Definition. Suppose that $S$ is connected. Then $S$ is called 1-sided if it does not admit a coorientation. (Such $S$ is said to have one side.)

Lemma. Suppose that $S$ is connected and coorientable. Then $S$ admits exactly two coorientations.

Proof. Let $\nu, \mu$ be coorientations of $S$. I claim that either $\nu=\mu$ or $\mu=-\nu$. Consider a point $x\in S$. Then either $\nu_x=\mu_x$ or $\nu_x=-\mu_x$ since these are unit normal vectors to $S$ and $T_x M= T_x S\oplus {\mathbb R}$ is the orthogonal decomposition. Therefore, we obtain a partition $U\sqcup V$ of $S$ where $$ U=\{x\in M: \nu_x=\mu_x\}, V=\{x\in M: \nu_x=-\mu_x\}. $$ Both sets are closed in $S$ since $\nu_x, \mu_x$ are continuous vector fields. If both sets are nonempty then $S$ is not connected, which contradicts our assumption. Hence, either $\nu_x=\mu_x$ for every $x\in S$ or $\nu_x=-\mu_x$ for every $x\in S$. qed

Definition. A side of a connected hypersurface $S$ is a choice of coorientation of $S$.

Corollary. Every connected hypersurface either is 1-sided or has exactly two sides. In other words, the number of sides, $\sigma(S)$, of a connected hypersurface $S$ is either 1 or 2.

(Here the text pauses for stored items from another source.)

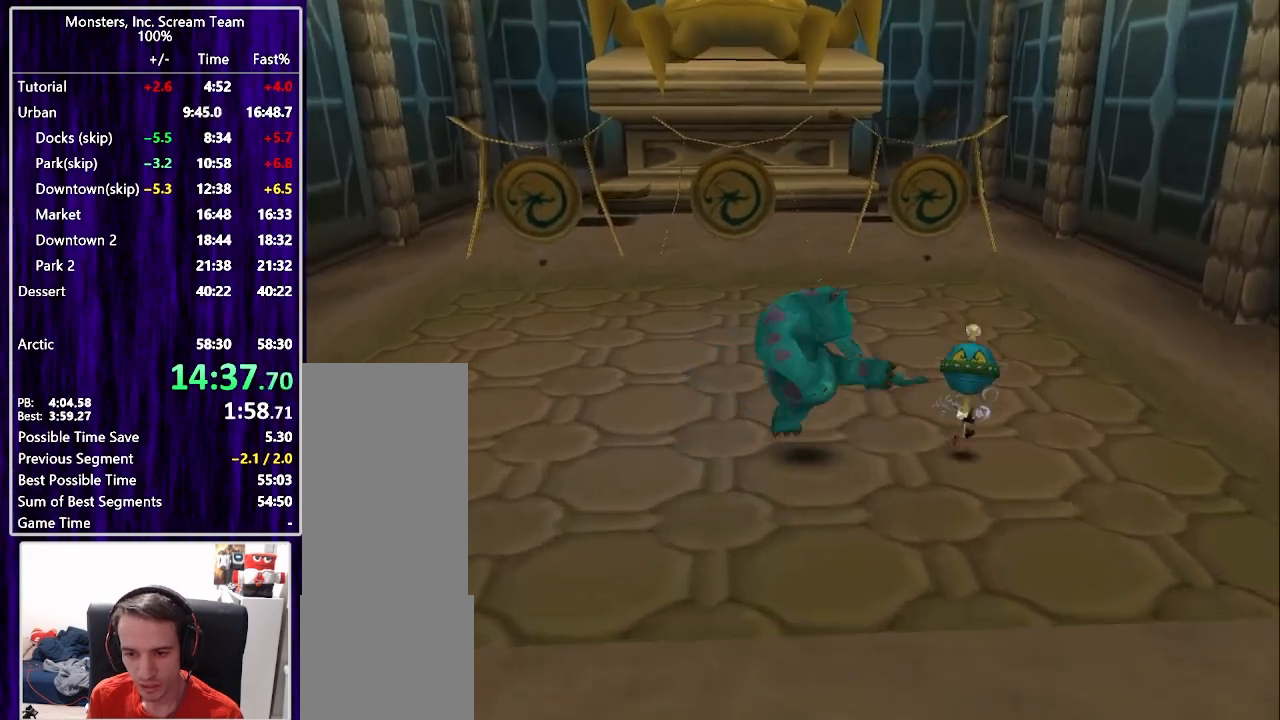
{"buttons": ["DPAD_UP"], "right_stick": "center", "events": [[50, "SQUARE", "up"], [183, "DPAD_RIGHT", "down"], [500, "DPAD_RIGHT", "up"]]}
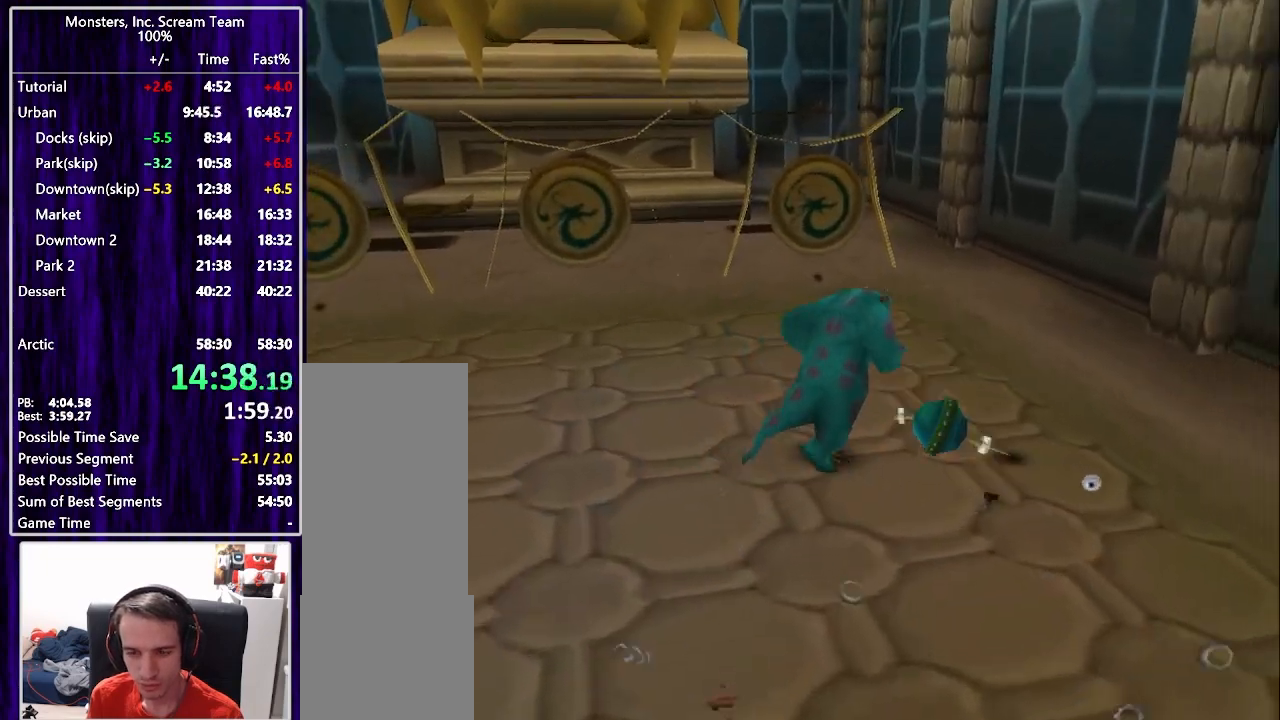
{"buttons": ["CROSS", "DPAD_UP"], "right_stick": "center", "events": [[283, "CROSS", "down"], [367, "CROSS", "up"], [433, "CROSS", "down"]]}
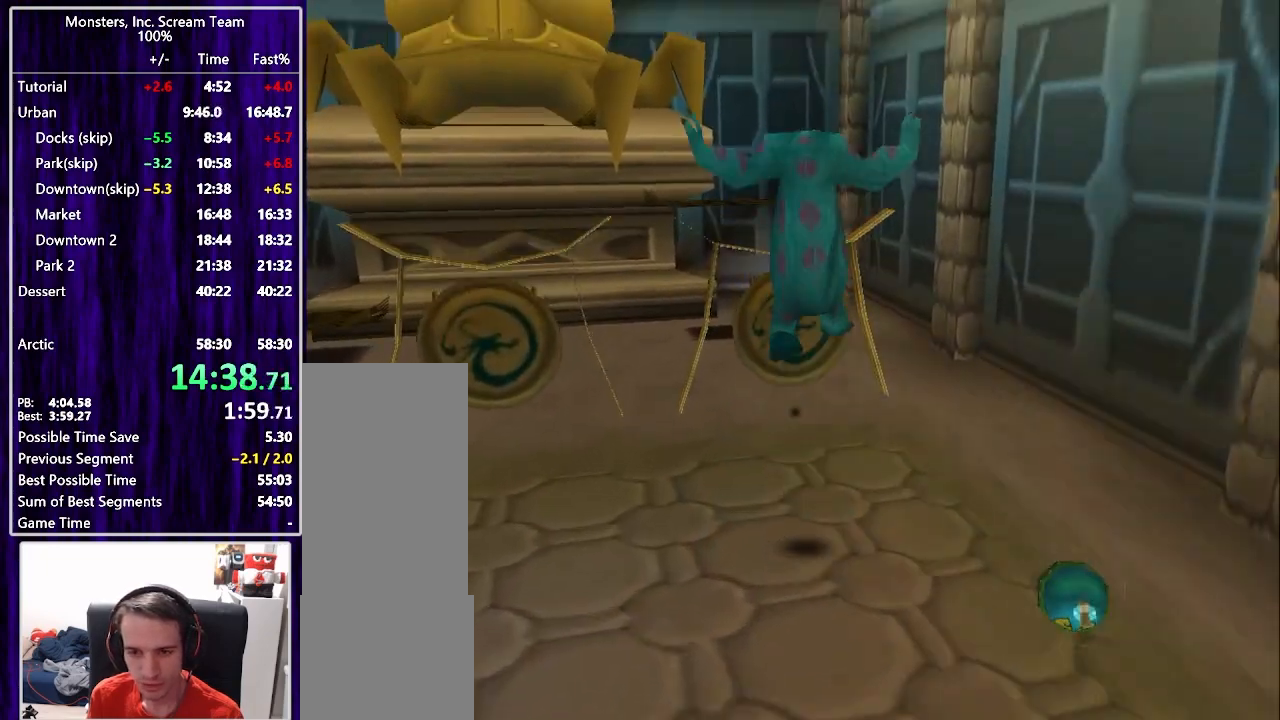
{"buttons": [], "right_stick": "center", "events": [[33, "CROSS", "up"], [367, "DPAD_UP", "up"]]}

Suppose now that $S$ is not necessarily connected and $$ S= \coprod_{j\in J} S_j $$ is the decomposition of $S$ in its connected components. Then the number of sides of $S$ is defined as $$ \sigma(S):= \sum_{j\in J} \sigma(S_j). $$ For instance, if $S$ is the disjoint union of the Moebius band and an annulus in $R^3$, then $\sigma(S)=1+2=3$, that is, $S$ has three sides. If $M=RP^2\times S^1$ and $S=RP^2\times \{p\}\subset M$, then $\sigma(S)=2$, that is, $S$ has two sides.

This answers your question on the "number of sides" of a hypersurface. Note that if $S$ is not a hypersurface in $M$ then its "number of sides" is not defined.

Solution 3:

This is a great question. In 1-dimensions - the degenerate case where you slice your surface appropriately - the Jordan Curve Theorem (YouTube video) says the curve will have an "inside" and an outside.

This result sounds tautological - but if the curve is very complicated, it gets harder to check whether you are inside your not. Is the red dot inside the curve or not. In the second example, the boundary is very complicated but it still has 2 sides.